Sen. Joe Negron, R-Stuart and members of the Senate budget committee who approved spending $7.5 million for Caulkins Water Farm on Wednesday did the right thing.
True, $7.5 million is a lot of money to "find." But water storage areas in the 16-county South Florida Water Management District are full. There's no more room in the inn -- with more rain, more storms predicted while El Nino is in full force.
I think this is a good time to remind you what Caulkins Water Farm is -- how good it is.
Caulkins was a water-storage pilot program. In 2012 SFWMD, with a matching $1.5 million grant from DEP, published a request for proposals for such projects. Three farms were selected a year later, just as raging rains were causing unrelenting discharges from both Lake Okeechobee and the local drainage basin. Caulkins was the largest of them.
The project stunned SFWMD engineers almost immediately by exceeding expectations, by storing more than double the amount of water expected.
Of the two pilot projects in Martin County and one in St. Lucie County, the 3,200-acre Caulkins near Indiantown was the first in the state to be operational. It took only 16 months to be built. Any other that size would have taken years.
Other Dispersed Water Management Projects, as they're called, plug ditches to retain stormwater runoff. The Caulkins project instead pumps billions of gallons of water from the C-44 canal onto the Caulkins site, now a shallow-water reservoir. Treasure Coast journalist Barbara Clowdus described it as looking like "a slice of the Everglades, with alligators swimming among hyacinths toward a flock of baby gallinules, with an eagle overhead and stilted herons picking at the shoreline."
But funding for the program has ended.
This is not a project the state can let go. It holds the promise of relief to the St. Lucie River and Indian River Lagoon estuaries from annual deluges of polluted water -- up to half of the water storage needed to reduce annual discharges by 90 percent.
As Clowdus described last summer in a column in Sunshine State News, Caulkins is in the perfect spot -- along Citrus Boulevard next to the C-44 canal.
It was considered an ideal location to test the concept of water farming early in the Dispersed Water Management Program, which began in 2006, when the SFWMD began paying ranchers to hold stormwater on their lands, rather than drain them.

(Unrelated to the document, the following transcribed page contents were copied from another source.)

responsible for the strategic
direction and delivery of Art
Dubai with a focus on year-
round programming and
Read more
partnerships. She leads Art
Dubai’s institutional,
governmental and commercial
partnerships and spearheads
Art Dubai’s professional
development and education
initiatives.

It's an even more ideal location today from the state's point of view -- actually from any point of view. The infrastructure is in place. Water pumps and canals throughout the property dramatically reduce the upfront construction cost of building anything else. Until the Caulkins project, no other true “water farms” were part of the district’s Dispersed Water Management Program anywhere in the state.
In addition to storage, the water farm will also cleanse billions of gallons of water while recharging the aquifer, capturing about 75 percent of the phosphorous and 50 percent of the nitrogen that otherwise would foul Martin County's estuaries.
Caulkins -- a vast and prosperous orange grove pre-citrus greening -- is enclosed entirely by a 7-foot levee built with the spoil from a newly dug canal. It provides a total of 413 acres of permeable land to treat polluted water from the C-44 and to capture the 55 inches of annual rainfall.
All kinds of scientists and engineers have vetted this project.
“The most abused resource we have is time,” Kevin Powers, vice chairman of the SFWMD Governing Board told Clowdus, “and for whatever reasons, federal projects take a long time ... but these (water farms) are deliverables that we can count on now. ...”
Even an expanded Caulkins Water Farm, plus the two additional water farms on the C-43 and C-44 canals currently under construction will not handle hurricanes or major rains, such as the 136 billion gallons of water going to tide in 2013, Powers conceded. But they could meet and exceed the additional storage required to end the regular, annual discharges to the St. Lucie River while the full range of 68 Everglades restoration projects is completed.
How to find $7.5 million? A legitimate concern, certainly. But the six members of the Senate Appropriations Committee who opposed the expenditure Wednesday should consider the kind of strain put on the Water Management District's flood control system during a prolonged rain event, as the area suffered in January.
Sure as the sun rises in the East, there will be another one.
Even with the objections, the measure passed 11-6. It's probably unrealistic, but I'm hoping the quality of this project will motivate Senate Appropriations dissenters Tom Lee, R-Brandon; Bill Galvano, R-Bradenton; David Simmons, R-Altamonte Springs; Alan Hays, R-Umatilla; Jack Latvala, R-Clearwater; and Rene Garcia, R-Hialeah to take another, creative look at the budget and make a place for this one.